Your task:
Search the lines of the records for the word "Here", and copy every line that has it.

Supplied data:
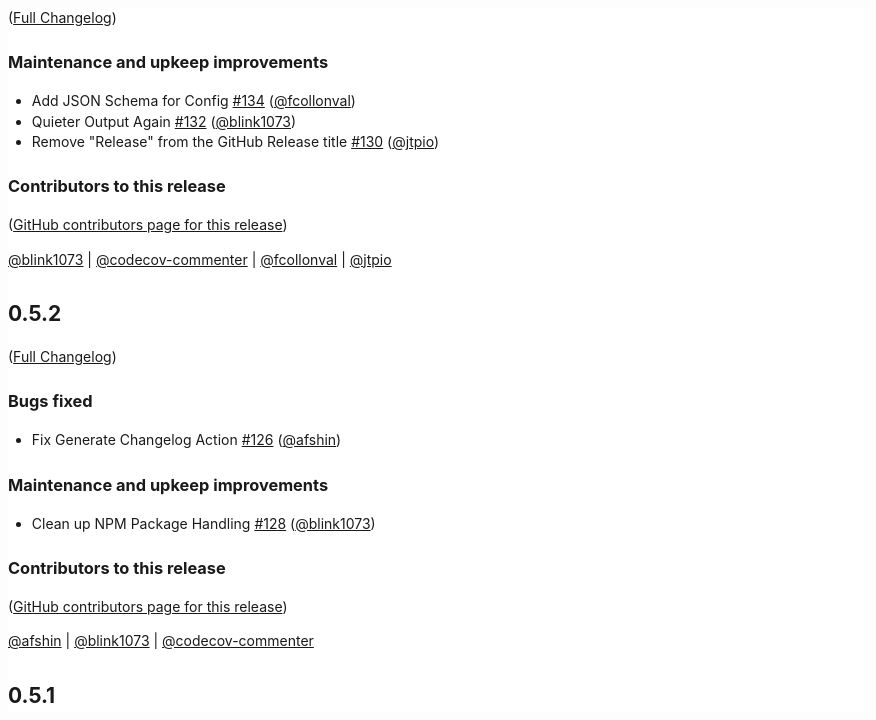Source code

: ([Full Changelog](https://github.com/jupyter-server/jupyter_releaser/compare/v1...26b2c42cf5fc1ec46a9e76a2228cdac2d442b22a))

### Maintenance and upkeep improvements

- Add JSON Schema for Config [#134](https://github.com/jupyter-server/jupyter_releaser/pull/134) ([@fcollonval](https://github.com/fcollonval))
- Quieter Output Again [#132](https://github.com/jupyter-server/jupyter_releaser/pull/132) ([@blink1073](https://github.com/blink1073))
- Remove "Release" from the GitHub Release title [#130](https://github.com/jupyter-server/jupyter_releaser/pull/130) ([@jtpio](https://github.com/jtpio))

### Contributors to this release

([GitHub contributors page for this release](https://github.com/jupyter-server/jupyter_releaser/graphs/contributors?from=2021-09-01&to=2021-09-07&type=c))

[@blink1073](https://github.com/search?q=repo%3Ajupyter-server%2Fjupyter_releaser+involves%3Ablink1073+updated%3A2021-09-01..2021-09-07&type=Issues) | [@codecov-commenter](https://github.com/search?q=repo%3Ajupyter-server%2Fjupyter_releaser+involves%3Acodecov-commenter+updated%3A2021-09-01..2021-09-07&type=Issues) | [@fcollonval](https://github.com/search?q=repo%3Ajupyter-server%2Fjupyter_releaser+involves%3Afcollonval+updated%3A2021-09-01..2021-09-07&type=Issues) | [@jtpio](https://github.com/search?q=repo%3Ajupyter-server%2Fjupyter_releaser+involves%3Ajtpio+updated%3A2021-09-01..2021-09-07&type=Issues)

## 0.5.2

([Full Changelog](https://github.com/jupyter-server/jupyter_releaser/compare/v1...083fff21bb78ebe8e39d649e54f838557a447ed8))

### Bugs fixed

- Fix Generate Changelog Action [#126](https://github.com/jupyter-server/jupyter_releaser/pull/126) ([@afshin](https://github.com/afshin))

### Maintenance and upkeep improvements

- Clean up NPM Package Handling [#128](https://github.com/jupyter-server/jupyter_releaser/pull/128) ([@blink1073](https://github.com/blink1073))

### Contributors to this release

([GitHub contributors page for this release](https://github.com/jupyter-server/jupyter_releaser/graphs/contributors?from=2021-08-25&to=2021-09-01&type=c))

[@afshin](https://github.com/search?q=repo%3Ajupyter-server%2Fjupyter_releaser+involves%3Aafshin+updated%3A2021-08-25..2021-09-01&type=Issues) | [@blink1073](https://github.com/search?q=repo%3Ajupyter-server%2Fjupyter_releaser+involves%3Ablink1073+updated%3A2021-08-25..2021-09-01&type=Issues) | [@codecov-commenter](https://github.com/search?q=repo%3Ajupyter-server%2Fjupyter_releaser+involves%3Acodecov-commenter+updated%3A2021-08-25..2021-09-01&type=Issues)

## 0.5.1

--

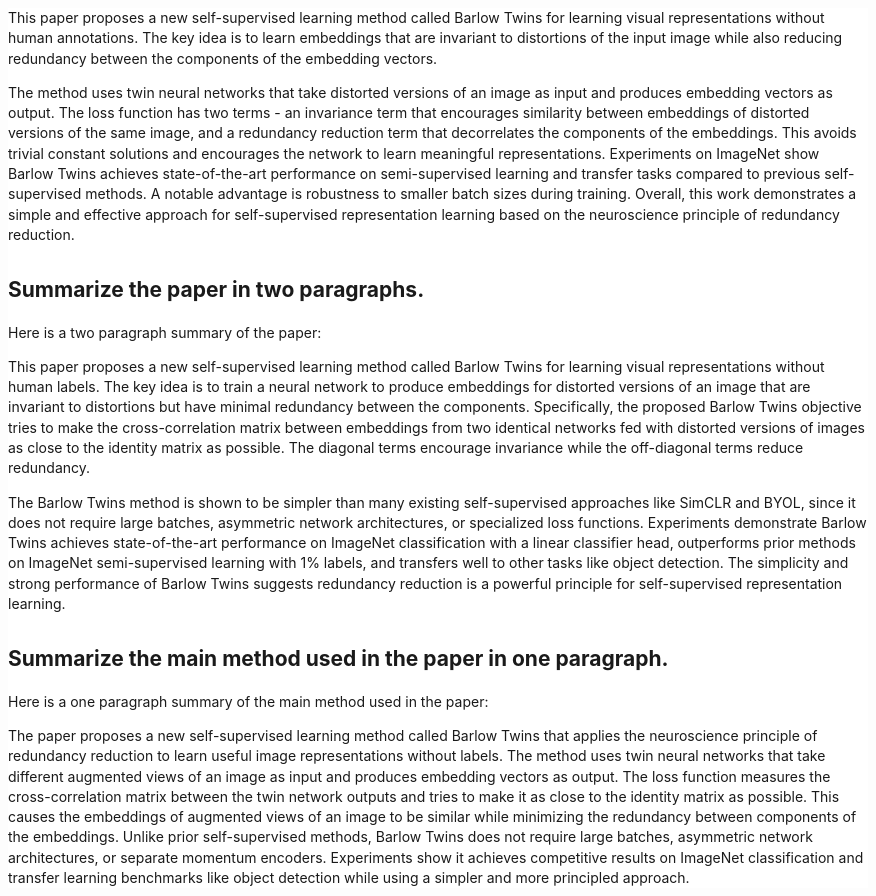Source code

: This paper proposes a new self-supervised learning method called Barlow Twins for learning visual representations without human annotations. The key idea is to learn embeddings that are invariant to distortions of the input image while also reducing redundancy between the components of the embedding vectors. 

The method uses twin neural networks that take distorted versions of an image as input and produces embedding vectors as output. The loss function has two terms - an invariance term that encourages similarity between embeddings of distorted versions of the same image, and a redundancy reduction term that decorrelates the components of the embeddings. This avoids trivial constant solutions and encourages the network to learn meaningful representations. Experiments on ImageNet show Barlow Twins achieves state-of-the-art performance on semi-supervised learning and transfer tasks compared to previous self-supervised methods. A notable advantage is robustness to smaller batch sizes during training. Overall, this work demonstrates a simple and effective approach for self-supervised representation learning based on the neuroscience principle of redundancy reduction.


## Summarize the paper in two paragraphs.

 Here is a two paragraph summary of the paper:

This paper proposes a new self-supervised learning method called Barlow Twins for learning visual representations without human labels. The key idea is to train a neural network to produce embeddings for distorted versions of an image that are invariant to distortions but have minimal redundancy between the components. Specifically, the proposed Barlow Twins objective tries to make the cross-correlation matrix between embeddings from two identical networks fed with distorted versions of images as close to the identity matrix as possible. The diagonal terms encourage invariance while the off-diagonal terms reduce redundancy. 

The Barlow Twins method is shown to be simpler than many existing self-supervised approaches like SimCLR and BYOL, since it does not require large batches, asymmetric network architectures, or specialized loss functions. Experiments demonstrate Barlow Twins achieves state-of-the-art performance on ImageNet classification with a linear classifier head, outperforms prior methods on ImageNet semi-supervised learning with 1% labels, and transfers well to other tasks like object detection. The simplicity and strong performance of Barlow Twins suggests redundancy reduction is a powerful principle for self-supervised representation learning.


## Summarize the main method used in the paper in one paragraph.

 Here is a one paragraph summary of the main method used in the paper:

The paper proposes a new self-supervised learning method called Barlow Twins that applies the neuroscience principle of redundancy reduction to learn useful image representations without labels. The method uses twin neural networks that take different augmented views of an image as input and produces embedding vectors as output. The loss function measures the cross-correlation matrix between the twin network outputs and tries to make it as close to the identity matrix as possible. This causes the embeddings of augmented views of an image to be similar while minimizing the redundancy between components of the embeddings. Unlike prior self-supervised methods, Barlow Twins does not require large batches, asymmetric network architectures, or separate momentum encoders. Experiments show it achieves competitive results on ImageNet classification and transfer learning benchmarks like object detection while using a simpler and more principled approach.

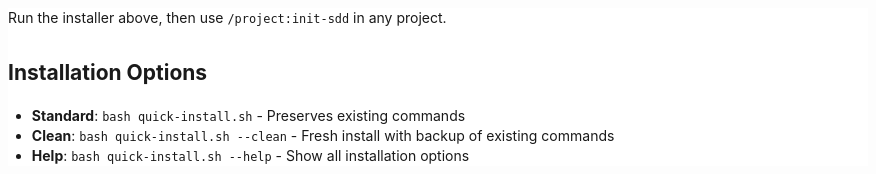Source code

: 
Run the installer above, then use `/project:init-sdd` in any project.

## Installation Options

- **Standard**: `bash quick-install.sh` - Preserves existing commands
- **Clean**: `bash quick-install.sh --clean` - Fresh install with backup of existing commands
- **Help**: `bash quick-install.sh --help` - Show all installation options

Solution for this task:
 Here is a two paragraph summary of the paper:
 Here is a one paragraph summary of the main method used in the paper:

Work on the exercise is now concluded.